Here's exciting news from the frontiers of science -- men and women are different.
Now, you might have suspected a difference did exist, but here's confirmation at last. Writing in The Wall Street Journal, Robert Sabat, moderator of the Best of the Juggle column, closes in on the scoop of the century with the headline Men Like Earning More Than Wives.
Referencing the work of Cornell Professor Pamela Tolbert, the co-author of the snappily-titled "The Impact of Relative Earnings Among Dual-Earner Couples on Career Satisfaction and Family Satisfaction," we learn "men who earn a lot more than their wives report significantly higher career satisfaction than men who earn about the same as their spouses."
How feeble! How pathetic! How true!
Men know women are better in almost every respect, and if society is tilted towards rewarding the weaker sex -- men -- than we have no choice but to cling to our one area of superiority: paychecks.
"Husbands feel concerned when wives make more than them," Tolbert explains. "We still have those kinds of models in our head."
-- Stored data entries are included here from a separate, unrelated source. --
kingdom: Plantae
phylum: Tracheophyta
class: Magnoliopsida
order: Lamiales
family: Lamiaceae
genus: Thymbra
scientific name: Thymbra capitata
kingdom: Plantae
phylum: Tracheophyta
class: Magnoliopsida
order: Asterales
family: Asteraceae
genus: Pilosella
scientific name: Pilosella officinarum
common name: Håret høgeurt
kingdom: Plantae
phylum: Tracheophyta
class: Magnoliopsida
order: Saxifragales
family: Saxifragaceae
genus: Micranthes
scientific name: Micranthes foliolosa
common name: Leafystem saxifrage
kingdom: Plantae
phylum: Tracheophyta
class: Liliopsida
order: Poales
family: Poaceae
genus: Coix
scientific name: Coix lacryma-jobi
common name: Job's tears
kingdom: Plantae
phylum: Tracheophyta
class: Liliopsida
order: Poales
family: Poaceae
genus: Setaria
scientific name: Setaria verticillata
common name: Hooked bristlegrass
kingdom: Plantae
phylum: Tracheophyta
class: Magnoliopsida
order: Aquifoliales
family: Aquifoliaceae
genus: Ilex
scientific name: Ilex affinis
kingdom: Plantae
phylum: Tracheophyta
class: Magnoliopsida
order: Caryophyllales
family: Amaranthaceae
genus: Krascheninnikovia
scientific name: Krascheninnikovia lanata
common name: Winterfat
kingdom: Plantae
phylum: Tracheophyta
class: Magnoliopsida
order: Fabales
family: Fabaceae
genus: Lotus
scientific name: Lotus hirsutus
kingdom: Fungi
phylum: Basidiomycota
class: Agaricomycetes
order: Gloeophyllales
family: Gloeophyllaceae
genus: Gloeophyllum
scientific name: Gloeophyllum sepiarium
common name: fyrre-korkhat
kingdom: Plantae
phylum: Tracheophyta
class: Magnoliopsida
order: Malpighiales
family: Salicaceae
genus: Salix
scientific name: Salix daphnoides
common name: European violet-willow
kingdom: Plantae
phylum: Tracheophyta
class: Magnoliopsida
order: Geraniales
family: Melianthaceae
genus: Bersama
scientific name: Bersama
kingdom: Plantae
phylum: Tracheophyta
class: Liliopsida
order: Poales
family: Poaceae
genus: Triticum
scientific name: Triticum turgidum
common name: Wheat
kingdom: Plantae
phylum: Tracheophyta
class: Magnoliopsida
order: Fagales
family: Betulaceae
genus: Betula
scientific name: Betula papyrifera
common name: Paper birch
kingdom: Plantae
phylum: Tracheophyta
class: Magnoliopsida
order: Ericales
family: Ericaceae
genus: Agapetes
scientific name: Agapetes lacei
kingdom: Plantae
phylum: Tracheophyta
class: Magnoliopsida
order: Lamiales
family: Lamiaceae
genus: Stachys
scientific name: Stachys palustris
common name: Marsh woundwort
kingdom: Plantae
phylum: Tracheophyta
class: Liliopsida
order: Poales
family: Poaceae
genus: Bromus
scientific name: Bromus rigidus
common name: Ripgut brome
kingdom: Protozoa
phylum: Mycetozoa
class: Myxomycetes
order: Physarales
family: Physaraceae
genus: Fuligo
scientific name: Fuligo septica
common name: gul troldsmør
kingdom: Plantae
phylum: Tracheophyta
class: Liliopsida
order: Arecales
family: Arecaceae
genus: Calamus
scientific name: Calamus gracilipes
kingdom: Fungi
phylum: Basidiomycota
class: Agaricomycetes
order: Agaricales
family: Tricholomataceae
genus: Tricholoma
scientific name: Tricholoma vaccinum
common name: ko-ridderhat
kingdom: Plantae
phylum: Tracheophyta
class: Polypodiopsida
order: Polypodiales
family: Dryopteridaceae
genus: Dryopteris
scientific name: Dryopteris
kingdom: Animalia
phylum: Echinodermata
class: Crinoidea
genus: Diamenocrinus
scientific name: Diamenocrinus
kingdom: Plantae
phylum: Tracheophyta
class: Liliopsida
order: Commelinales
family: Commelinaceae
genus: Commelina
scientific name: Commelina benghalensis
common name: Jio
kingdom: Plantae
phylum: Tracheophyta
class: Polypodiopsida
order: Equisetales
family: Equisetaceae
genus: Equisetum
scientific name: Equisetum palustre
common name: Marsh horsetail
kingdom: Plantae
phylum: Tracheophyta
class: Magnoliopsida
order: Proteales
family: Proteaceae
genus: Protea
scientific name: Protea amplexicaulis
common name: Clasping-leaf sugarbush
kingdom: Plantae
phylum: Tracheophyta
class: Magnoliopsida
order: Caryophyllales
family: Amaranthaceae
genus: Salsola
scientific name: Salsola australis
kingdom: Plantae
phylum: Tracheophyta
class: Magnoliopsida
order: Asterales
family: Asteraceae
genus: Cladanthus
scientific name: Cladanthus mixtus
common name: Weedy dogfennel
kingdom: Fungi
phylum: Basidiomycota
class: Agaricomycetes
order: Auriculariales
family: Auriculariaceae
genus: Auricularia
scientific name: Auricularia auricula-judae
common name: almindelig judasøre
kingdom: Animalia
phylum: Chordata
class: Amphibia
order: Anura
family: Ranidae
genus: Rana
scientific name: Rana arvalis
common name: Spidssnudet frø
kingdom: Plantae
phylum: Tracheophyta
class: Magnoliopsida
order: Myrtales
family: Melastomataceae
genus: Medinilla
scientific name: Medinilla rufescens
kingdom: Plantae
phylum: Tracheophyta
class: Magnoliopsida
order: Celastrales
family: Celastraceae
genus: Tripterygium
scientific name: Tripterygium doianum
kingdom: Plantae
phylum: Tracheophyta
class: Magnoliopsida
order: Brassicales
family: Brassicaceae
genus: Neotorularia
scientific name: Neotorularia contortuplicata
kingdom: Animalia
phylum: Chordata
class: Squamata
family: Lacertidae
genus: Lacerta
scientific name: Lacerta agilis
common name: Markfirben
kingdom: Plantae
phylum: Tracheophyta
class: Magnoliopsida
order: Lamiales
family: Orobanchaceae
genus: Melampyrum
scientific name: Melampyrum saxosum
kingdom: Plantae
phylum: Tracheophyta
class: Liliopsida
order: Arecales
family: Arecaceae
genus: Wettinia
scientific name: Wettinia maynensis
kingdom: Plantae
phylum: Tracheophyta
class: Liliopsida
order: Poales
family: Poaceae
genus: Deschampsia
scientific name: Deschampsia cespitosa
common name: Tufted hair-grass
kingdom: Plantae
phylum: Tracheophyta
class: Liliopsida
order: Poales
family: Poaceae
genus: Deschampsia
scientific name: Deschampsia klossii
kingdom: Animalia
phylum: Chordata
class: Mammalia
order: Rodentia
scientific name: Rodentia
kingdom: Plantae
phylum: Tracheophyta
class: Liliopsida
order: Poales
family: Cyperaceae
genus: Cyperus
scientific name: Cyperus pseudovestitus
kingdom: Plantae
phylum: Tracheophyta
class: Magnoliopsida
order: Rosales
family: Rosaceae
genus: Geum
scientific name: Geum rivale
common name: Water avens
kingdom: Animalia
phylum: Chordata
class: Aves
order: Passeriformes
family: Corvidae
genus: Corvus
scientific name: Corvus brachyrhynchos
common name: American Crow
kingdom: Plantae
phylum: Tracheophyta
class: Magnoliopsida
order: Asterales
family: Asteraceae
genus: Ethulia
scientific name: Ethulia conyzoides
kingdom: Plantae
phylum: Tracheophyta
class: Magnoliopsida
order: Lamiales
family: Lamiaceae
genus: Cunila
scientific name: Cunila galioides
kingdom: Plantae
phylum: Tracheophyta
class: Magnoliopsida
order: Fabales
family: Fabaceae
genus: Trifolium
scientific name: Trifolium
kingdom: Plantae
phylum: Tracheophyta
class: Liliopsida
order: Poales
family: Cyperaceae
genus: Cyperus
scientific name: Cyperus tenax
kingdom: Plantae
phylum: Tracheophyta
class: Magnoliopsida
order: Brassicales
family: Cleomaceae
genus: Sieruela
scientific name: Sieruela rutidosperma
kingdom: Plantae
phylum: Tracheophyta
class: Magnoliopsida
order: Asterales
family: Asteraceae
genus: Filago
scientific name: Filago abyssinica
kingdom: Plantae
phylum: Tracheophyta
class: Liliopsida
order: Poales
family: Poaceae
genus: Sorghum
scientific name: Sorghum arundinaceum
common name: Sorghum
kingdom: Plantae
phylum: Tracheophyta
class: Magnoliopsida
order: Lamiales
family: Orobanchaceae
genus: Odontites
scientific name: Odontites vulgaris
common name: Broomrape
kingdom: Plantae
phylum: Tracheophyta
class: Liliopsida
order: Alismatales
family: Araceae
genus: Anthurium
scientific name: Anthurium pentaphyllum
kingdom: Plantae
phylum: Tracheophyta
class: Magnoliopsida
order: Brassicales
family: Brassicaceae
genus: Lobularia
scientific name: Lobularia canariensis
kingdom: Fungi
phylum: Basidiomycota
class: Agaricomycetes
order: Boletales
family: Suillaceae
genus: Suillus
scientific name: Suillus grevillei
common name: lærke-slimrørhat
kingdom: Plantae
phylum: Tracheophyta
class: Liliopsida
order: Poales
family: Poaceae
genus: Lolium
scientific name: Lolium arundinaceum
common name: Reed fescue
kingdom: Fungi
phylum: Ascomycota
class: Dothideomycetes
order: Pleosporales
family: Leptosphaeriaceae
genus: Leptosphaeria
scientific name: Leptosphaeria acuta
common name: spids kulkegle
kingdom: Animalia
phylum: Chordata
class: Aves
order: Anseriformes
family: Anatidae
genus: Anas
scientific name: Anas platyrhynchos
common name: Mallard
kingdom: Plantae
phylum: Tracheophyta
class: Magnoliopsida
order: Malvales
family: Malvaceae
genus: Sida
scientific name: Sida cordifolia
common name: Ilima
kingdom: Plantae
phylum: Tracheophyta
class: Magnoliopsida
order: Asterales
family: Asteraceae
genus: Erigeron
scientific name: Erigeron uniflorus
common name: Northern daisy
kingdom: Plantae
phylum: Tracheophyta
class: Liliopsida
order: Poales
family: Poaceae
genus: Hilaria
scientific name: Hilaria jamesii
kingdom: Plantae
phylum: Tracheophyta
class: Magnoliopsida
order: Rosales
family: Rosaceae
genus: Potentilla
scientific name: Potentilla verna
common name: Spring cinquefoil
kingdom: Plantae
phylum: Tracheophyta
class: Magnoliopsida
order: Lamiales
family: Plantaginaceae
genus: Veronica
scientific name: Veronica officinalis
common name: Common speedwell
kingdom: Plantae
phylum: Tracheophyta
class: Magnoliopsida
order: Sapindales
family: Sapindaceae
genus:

Despite the fact that the models most men have in their heads can be found in the Sports Illustrated swimsuit edition, it is difficult to deny the satisfaction a man feels on those rare occasions when he can lord it over his mate. Of course, not all men are thoughtless louts. Many men temper their superiority in the salary department by giving their women an extra dollar or two now and then to indulge in whatever foolishness they have in their silly, little, underpaid heads, like buying shiny baubles at Tiffany's.
Sound slightly sexist? Not at all. According to the article, women who earn more than their men folk also report significantly higher levels of career satisfaction, proving that what is good for the goose is also good for gander. (And if someone knows what the heck a gander is, please e-mail me immediately. The only goose I know is my own, and when my wife reads this column, it is cooked.)
Tolbert's research was conducted between 1999 and 2002, and I suspect that the disastrous state of the economy in 2009 has produced significant changes in "the model."
Today, no one much cares who brings home the bacon. It could be the man, the woman, or the family dog. Lording it over your spouse because you get an extra 25 cents on your unemployment check fails to produce those same warm feelings of superiority.